Since the risk of Gopi himself reading this someday is negligible, I might as well tell you that indeed his wife is quite the ultimate blow that rain has dealt him. I know enough of their history to know that about five years after their wedding Gopi briefly tried to become an alcoholic. He drank more than he could take, vomited in public, lost his job and generally wrecked their finances to crisis levels. Kavitha calmly called her father, had him pick her up from the city and went to her home, where she stayed for over a year. Gopi gradually discovered that he wasn’t the type to turn to alcohol completely (“You need to be born an alcoholic,” he often said with grave emphasis). He was a man with soft, romantic notions, landed with a wife who was just the opposite. Coming to terms with this central paradox of his life, Gopi then came back to our little town, begged Kavitha’s forgiveness, begged her parent’s forgiveness, even cried some, and was reunited with her. But her father imposed the condition that they mustn’t leave for the city again. He needed Gopi where he could keep an eye on him. And that was how Gopi became our librarian. He had been that for countless years, until he finally retired many years ago.
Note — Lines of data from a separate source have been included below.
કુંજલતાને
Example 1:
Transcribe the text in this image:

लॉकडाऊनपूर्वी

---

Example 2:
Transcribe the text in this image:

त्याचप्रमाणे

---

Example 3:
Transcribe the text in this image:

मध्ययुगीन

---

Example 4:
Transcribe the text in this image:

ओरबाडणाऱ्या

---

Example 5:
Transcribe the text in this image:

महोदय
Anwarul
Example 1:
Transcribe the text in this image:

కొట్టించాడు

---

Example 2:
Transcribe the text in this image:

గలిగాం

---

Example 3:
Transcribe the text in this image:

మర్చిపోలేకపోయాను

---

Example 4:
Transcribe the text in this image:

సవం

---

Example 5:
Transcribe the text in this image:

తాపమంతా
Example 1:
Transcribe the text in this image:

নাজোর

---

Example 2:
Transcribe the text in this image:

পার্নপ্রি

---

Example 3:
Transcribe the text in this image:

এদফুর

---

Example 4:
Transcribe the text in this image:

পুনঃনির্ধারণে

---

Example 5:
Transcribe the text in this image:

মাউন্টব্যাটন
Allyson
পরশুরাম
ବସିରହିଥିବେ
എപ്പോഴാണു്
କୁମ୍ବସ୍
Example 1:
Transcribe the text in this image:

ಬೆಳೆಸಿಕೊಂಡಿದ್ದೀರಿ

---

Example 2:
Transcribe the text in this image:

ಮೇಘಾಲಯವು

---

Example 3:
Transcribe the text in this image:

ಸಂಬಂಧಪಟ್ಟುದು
Only last week we sat in Gopi’s porch and Kavitha brought us all coffee in little tumblers. She has grown slimmer now, her white skin hanging off her like a candle melting away. After we were all served, Gopi reached out for his tumbler, but it wasn’t there. When he asked her about it she turned sharply and spoke with the sound a sword might make in the air.
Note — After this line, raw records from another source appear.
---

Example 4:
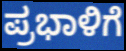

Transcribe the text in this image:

ಪ್ರಭಾಳಿಗೆ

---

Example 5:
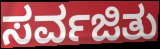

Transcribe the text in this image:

ಸರ್ವಜಿತು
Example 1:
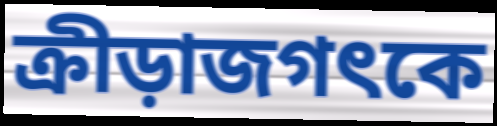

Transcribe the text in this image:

ক্রীড়াজগৎকে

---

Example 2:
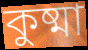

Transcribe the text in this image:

কুষ্মা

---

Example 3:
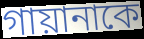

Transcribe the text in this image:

গায়ানাকে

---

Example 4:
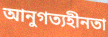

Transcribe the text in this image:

আনুগত্যহীনতা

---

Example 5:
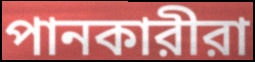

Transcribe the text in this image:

পানকারীরা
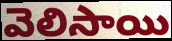
వెలిసాయి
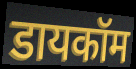
डायकॉम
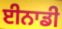
ਈਨਾਡੀ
“No coffee for you after seven! I cannot have you sit up all night, pissing all around the toilet every half hour saying you can’t sleep. I need my sleep, I work hard. Not all of us can sit on a parapet the whole day and gossip.”

Gopi turned red as she went indoors, but when it immediately started raining he relaxed. Sridharan Vakkeel began to laugh. I joined in and soon everyone was laughing and everyone was relieved. Gopi pointed towards the door through which Kavitha had gone and whispered, “This is why we never had children”. That gave us fresh bouts of laughter as rain drummed its fingers on the roof. We knew that after we left, and after the downpour let up, Gopi would look up at the sky and let loose a volley of abuses. He was too old to outshout rain, he said, which was still as young as when he was a boy.

I know that on the day Gopi dies it will rain big, warm droplets. There will be that understanding and near-respect that usually develops between longtime foes. Through the steady patter we will almost hear his weak, phlegmy voice: “Bastard rain. Bugs me even on the day I’m leaving.”